**What the exercise asks**
From first line to last, output the records below exactly.

**Dataset records**

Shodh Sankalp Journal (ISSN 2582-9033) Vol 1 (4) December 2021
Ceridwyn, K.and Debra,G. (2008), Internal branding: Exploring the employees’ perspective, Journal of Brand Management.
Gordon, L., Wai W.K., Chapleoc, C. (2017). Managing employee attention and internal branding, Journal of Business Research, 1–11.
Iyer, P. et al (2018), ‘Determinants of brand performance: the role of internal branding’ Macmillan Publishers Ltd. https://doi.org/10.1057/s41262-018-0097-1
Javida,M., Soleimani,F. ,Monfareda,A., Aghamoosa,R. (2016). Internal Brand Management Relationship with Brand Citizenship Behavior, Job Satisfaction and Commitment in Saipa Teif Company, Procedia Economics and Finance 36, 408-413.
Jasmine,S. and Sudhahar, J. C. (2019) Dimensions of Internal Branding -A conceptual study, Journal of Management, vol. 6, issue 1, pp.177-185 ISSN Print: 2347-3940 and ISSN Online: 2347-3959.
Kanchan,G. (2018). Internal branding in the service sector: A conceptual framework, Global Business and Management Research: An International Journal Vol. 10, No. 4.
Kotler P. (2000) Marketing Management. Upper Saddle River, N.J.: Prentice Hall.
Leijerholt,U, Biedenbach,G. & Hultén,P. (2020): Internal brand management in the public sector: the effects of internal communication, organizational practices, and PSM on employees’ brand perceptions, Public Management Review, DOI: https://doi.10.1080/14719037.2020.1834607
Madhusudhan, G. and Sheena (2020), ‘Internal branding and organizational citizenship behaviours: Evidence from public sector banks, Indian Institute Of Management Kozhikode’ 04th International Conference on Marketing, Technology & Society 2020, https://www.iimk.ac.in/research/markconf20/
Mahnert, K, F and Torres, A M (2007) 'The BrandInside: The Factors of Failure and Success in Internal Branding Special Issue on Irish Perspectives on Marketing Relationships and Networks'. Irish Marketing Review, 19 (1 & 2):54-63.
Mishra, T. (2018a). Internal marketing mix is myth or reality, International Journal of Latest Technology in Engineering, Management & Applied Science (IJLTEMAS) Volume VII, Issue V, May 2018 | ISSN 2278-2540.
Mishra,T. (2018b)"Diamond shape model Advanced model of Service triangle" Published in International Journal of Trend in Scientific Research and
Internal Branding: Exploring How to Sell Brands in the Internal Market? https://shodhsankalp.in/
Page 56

**Answer to this exercise**
Shodh Sankalp Journal (ISSN 2582-9033) Vol 1 (4) December 2021
Ceridwyn, K.and Debra,G. (2008), Internal branding: Exploring the employees’ perspective, Journal of Brand Management.
Gordon, L., Wai W.K., Chapleoc, C. (2017). Managing employee attention and internal branding, Journal of Business Research, 1–11.
Iyer, P. et al (2018), ‘Determinants of brand performance: the role of internal branding’ Macmillan Publishers Ltd. https://doi.org/10.1057/s41262-018-0097-1
Javida,M., Soleimani,F. ,Monfareda,A., Aghamoosa,R. (2016). Internal Brand Management Relationship with Brand Citizenship Behavior, Job Satisfaction and Commitment in Saipa Teif Company, Procedia Economics and Finance 36, 408-413.
Jasmine,S. and Sudhahar, J. C. (2019) Dimensions of Internal Branding -A conceptual study, Journal of Management, vol. 6, issue 1, pp.177-185 ISSN Print: 2347-3940 and ISSN Online: 2347-3959.
Kanchan,G. (2018). Internal branding in the service sector: A conceptual framework, Global Business and Management Research: An International Journal Vol. 10, No. 4.
Kotler P. (2000) Marketing Management. Upper Saddle River, N.J.: Prentice Hall.
Leijerholt,U, Biedenbach,G. & Hultén,P. (2020): Internal brand management in the public sector: the effects of internal communication, organizational practices, and PSM on employees’ brand perceptions, Public Management Review, DOI: https://doi.10.1080/14719037.2020.1834607
Madhusudhan, G. and Sheena (2020), ‘Internal branding and organizational citizenship behaviours: Evidence from public sector banks, Indian Institute Of Management Kozhikode’ 04th International Conference on Marketing, Technology & Society 2020, https://www.iimk.ac.in/research/markconf20/
Mahnert, K, F and Torres, A M (2007) 'The BrandInside: The Factors of Failure and Success in Internal Branding Special Issue on Irish Perspectives on Marketing Relationships and Networks'. Irish Marketing Review, 19 (1 & 2):54-63.
Mishra, T. (2018a). Internal marketing mix is myth or reality, International Journal of Latest Technology in Engineering, Management & Applied Science (IJLTEMAS) Volume VII, Issue V, May 2018 | ISSN 2278-2540.
Mishra,T. (2018b)"Diamond shape model Advanced model of Service triangle" Published in International Journal of Trend in Scientific Research and
Internal Branding: Exploring How to Sell Brands in the Internal Market? https://shodhsankalp.in/
Page 56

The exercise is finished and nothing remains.